Advanced Data Structures

Fall 2003

Try your hand at some loop invariant problems!
(from "Problem-Solving Strategies" by Arthur Engel, Springer)

On an 8 x 8 checkerboard, we are allowed to switch colors in a single row or column (call the operation switch). Can we obtain a single Black square (and 63 White squares) by repeatedly applying switch?
A clock has six "hours" labeled 1, 0, 1, 0, 0, 0. An operation add changes the labels of two adjacent hours by adding 1 to each. Can we arrive at the clock with all six hours labeled by the same integer by repeatedly applying add?
A 4 x 4 grid has location (1,2) marked -1 and the other 15 locations marked +1. An operation negate changes signs of all locations of a column, a row, a diagonal, a sub-diagonal of the grid. Can we arrive at all locations marked +1 by repeatedly applying negate?
For an odd positive integer n, write the numbers 1, ..., 2n.
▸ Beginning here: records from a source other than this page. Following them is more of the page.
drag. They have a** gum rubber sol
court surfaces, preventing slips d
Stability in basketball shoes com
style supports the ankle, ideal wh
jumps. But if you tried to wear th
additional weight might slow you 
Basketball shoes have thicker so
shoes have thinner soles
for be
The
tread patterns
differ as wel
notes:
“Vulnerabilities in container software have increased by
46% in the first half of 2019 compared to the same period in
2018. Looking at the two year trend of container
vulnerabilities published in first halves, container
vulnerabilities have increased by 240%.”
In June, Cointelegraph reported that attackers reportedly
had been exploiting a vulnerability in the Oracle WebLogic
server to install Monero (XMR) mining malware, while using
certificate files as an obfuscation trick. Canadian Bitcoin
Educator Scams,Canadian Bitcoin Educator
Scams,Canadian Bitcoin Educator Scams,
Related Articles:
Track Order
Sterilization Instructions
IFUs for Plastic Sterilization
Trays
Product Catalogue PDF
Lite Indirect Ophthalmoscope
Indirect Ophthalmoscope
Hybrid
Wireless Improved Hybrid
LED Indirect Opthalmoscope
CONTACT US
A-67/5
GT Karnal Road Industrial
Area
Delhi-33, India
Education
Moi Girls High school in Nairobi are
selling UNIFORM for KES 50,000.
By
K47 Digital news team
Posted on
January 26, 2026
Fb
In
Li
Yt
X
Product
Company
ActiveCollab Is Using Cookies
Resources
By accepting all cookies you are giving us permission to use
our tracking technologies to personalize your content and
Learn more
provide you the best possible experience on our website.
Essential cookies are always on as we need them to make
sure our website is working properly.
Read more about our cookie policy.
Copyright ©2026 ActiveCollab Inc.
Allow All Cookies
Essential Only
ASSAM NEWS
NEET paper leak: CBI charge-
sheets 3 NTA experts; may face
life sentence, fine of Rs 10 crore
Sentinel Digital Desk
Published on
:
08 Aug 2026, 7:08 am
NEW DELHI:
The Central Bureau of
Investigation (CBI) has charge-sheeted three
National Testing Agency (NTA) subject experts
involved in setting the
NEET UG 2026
Repeatedly replace two arbitrary integers, a and b, in the list by the absolute value of their difference, |a-b|. What can you say about the last remaining integer (after 2n-1 replacements)?
Define a sequence of numbers {x_n, y_n} by
- x_0=a, y_0=b (a, b > 0)
- x_{n+1}=(x_n+y_n)/2; y_{n+1}=2(x_n)(y_n)/(x_n+y_n).
Does the sequence converge? If so, what is the limit?